One day, Fowler meets a young American named Alden Pyle, who is part of an economic aid program from the U.S. Fowler introduces Pyle to his mistress, and Pyle is immediately taken with her exotic beauty. At first, Fowler is amused by Pyle’s attraction, but then he grows worried. He angrily tells Pyle to buzz off, even when Phuong declines Pyle’s declaration of love.
The war throws Fowler and Pyle together again, however. Fowler takes a renewed liking to the charming American, especially when Pyle saves his life. Even so, a letter from Fowler’s wife drastically changes the situation. Fowler then becomes suspicious of Pyle’s role in a plot by American intelligence to support a charismatic Vietnamese general, who decides to lead a new movement to fight both the Communists and the French. The truth is revealed, a tragedy occurs, and Fowler takes drastic action that will change all their lives.

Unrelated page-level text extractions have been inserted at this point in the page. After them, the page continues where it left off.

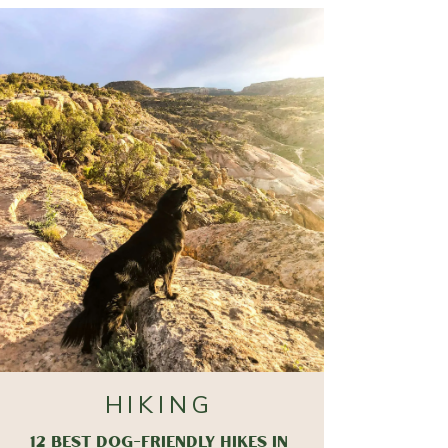
HIKING
12 BEST DOG-FRIENDLY HIKES IN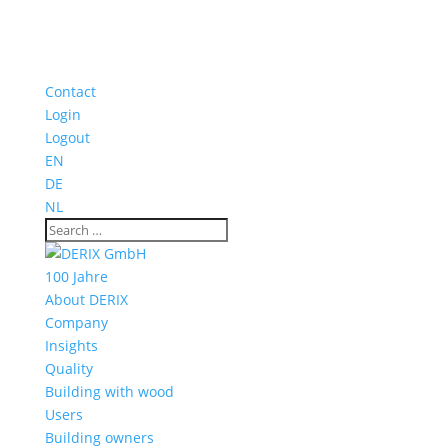
Contact
Login
Logout
EN
DE
NL
100 Jahre
About DERIX
Company
Insights
Quality
Building with wood
Users
Building owners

THE QUIET AMERICAN implicates the American CIA in a terrorist bombing in the story that was meant to kill soldiers but ends up killing civilians, including a little baby. Although the movie shows that it was the Communist leader, Ho Chi Minh, who decided to invade South Vietnam, forcing the Americans to increase their presence, it ultimately puts the blame squarely on the U.S.A. for meddling in the political and military affairs of Vietnam. The movie fails to mention, however, the support that the Communists received from despicable, murderous regimes like the Soviet Union and Communist China. Nor does the movie show the fact that, despite the defeat that America suffered in Vietnam, America’s involvement there helped Asian countries like South Korea, Taiwan, Hong Kong, and Japan become strong, relatively democratic economic powers. Thus, it can be argued that, without the Vietnam War, which contained Communism for a time, these countries would never have been able to achieve the success that they did. Of course, it remains to be seen whether liberty will actually survive in Southeast Asia and China. There are still totalitarian forces at work in that area of the world, as there are totalitarian forces at work in the United States itself.
As usual, Michael Caine does a bang-up job as the morally ambiguous Fowler. Brendan Fraser is not so compelling as Pyle, however. Part of the problem, though, seems to be the poorly scripted character, who just isn’t believable. Hai Yen as the lovely Phuong also is not so convincing as the elder Fowler’s young mistress. The filmmakers have not succeeded in making these younger characters come alive. They probably should have made these characters older, to give more weight to their story. Also, there is a hole in the plot, in that it should have taken Fowler less time to become suspicious of Pyle. This is so especially when Pyle keeps showing up in military situations, where he demonstrates an ability beyond his character’s alleged background.
Despite these flaws, the filmmakers have succeeded in taking Vietnam back to an earlier time, when nations and political/military leaders would take crucial actions that would have repercussions for many decades later. It may have been more interesting to get even more involved in this atmosphere, instead of reducing the situation to a romantic triangle and a relatively superficial political thriller.